Disupte over timing of request for blood for woman who died after Caesarean section

Nora Hyland suffered major blood loss after emergency procedure at National Maternity Hospital, Holles Street

A dispute over the timing of a request for blood units has arisen at the inquest into the death of a woman who suffered major blood loss following an emergency Caesarean section and was left waiting almost 40 minutes for a transfusion.

Nora Hyland (31), a Malaysian woman living at Charlotte Quay in Dublin 4, died on the operating table on February 13th, 2012, within three hours of undergoing the C-section at the National Maternity Hospital, Holles Street.

She suffered a cardiac event an hour after her son Frederick was successfully delivered.

At a previous sitting, Dublin Coroner’s Court heard that there was a 37-minute delay between the time her treating physician requested blood for transfusion and the units being administered.


Dr Nikhil Purandare, then specialist obstetrics registrar at the hospital, said he put in the request for the units at 12.03am, after finding Ms Hyland had lost approximately one litre of blood.

However, the units were not administered until 12.40am, while Ms Hyland was undergoing a laparotomy to stop the bleeding, with her total blood loss estimated at 3.5 litres following that procedure.

Anaesthetists used non-oxygen-carrying gelafusine to maintain her blood volume while waiting for the units to arrive.

At the resumption of the inquest yesterday, a dispute arose over when the initial request for blood units was made by Dr Purandare.

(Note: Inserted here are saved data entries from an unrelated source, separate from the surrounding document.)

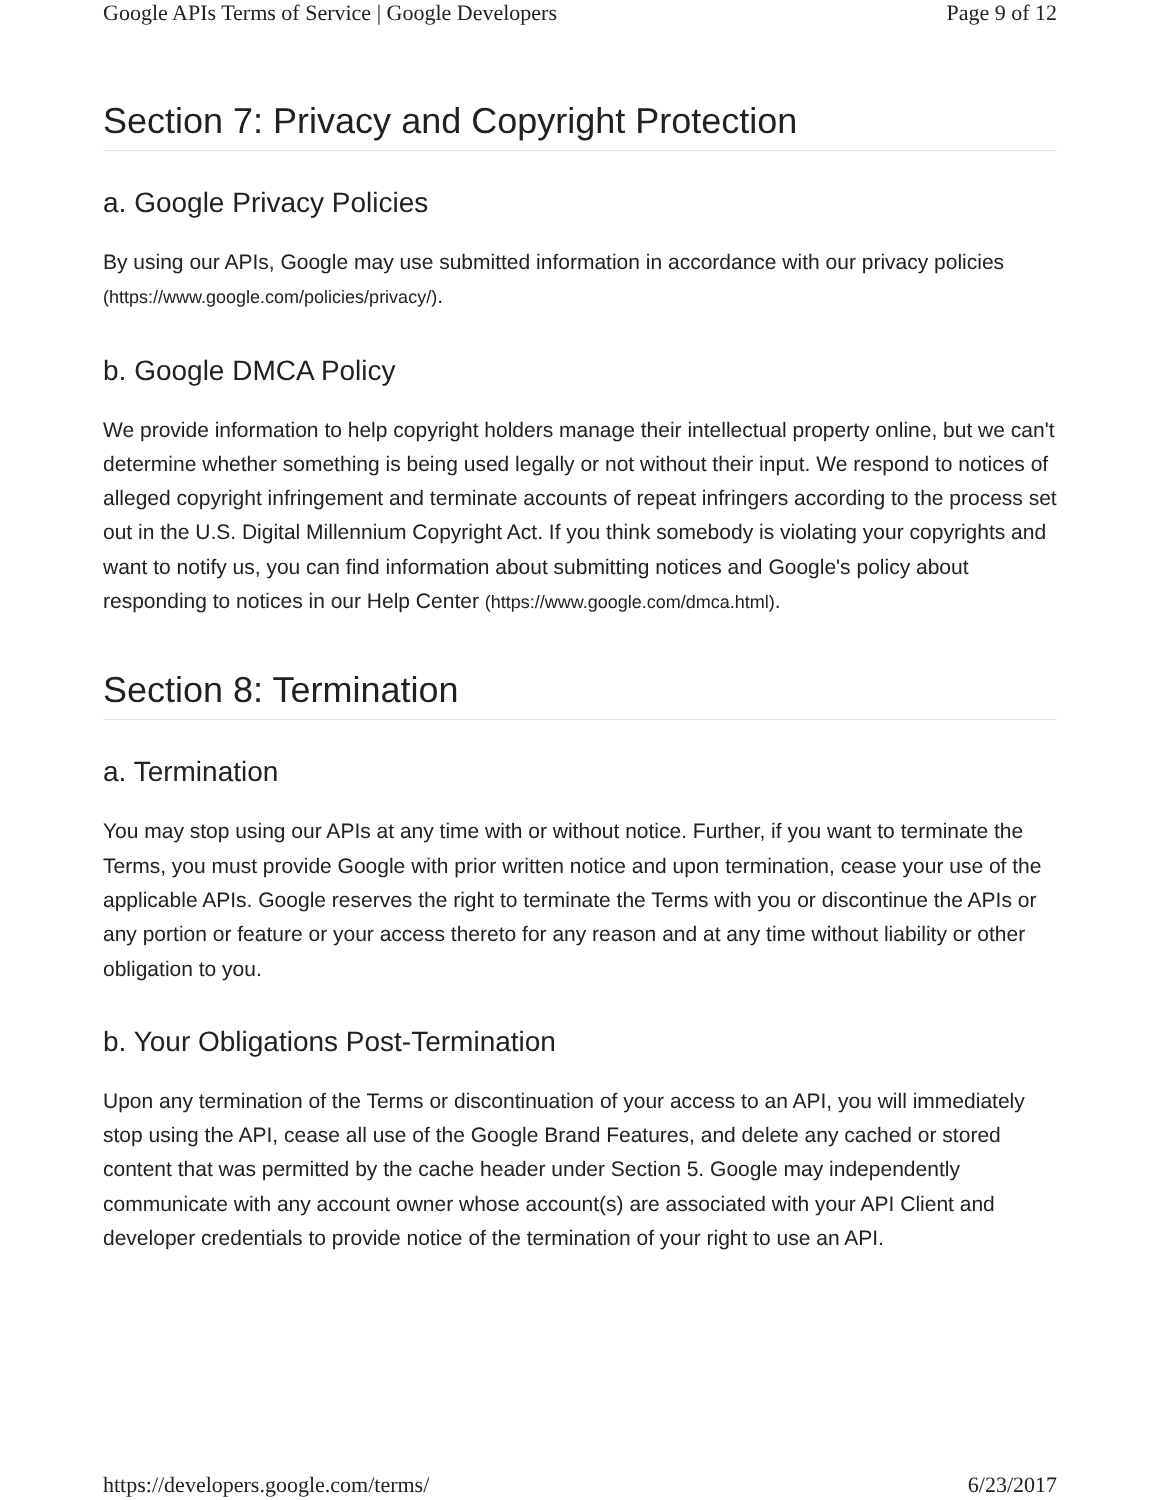Google APIs Terms of Service | Google Developers Page 9 of 12
Section 7: Privacy and Copyright Protection
a. Google Privacy Policies
By using our APIs, Google may use submitted information in accordance with our privacy policies (https://www.google.com/policies/privacy/).
b. Google DMCA Policy
We provide information to help copyright holders manage their intellectual property online, but we can't determine whether something is being used legally or not without their input. We respond to notices of alleged copyright infringement and terminate accounts of repeat infringers according to the process set out in the U.S. Digital Millennium Copyright Act. If you think somebody is violating your copyrights and want to notify us, you can find information about submitting notices and Google's policy about responding to notices in our Help Center (https://www.google.com/dmca.html).
Section 8: Termination
a. Termination
You may stop using our APIs at any time with or without notice. Further, if you want to terminate the Terms, you must provide Google with prior written notice and upon termination, cease your use of the applicable APIs. Google reserves the right to terminate the Terms with you or discontinue the APIs or any portion or feature or your access thereto for any reason and at any time without liability or other obligation to you.
b. Your Obligations Post-Termination
Upon any termination of the Terms or discontinuation of your access to an API, you will immediately stop using the API, cease all use of the Google Brand Features, and delete any cached or stored content that was permitted by the cache header under Section 5. Google may independently communicate with any account owner whose account(s) are associated with your API Client and developer credentials to provide notice of the termination of your right to use an API.
https://developers.google.com/terms/ 6/23/2017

Staff nurse Aoife Lennon said she had attended the C-section and then shown Ms Hyland’s husband Stephen out of the operating theatre after bringing him to see the baby, who was being cared for by the paediatrician on call.

Blood request
She told the court she returned to the operating theatre at 12.10am, and it was then Dr Purandare requested two units of O-negative blood – the universal blood group – to be delivered immediately, as well as further red blood cells specific to Ms Hyland's type.

The inquest had earlier heard that an emergency supply of O-negative blood was not kept in the operating theatre at the time.

Ms Lennon said she called the lab to order the blood products at 12.11am and gave the porter a collection docket at 12.13am. She was told the O-negative blood would be available in 10 minutes.

She subsequently was told it would be a “further five minutes”, at which point she stressed the urgency of the situation. The blood left the lab at 12.31am, she told the court.

The pathologist who oversaw the postmortem, Dr David Gibbons, told the court Ms Hyland’s heart was normal. He said he could not prove there was a link between the blood loss and the cardiac arrest.

However, when asked if, on the balance of probabilities, the cause of death was the post-birth bleeding leading to heart failure, he said yes.

The inquest was adjourned to hear further evidence on March 7th. The master of Holles Street, Dr Rhona Mahony, is among the witnesses expected to give evidence when the inquest continues.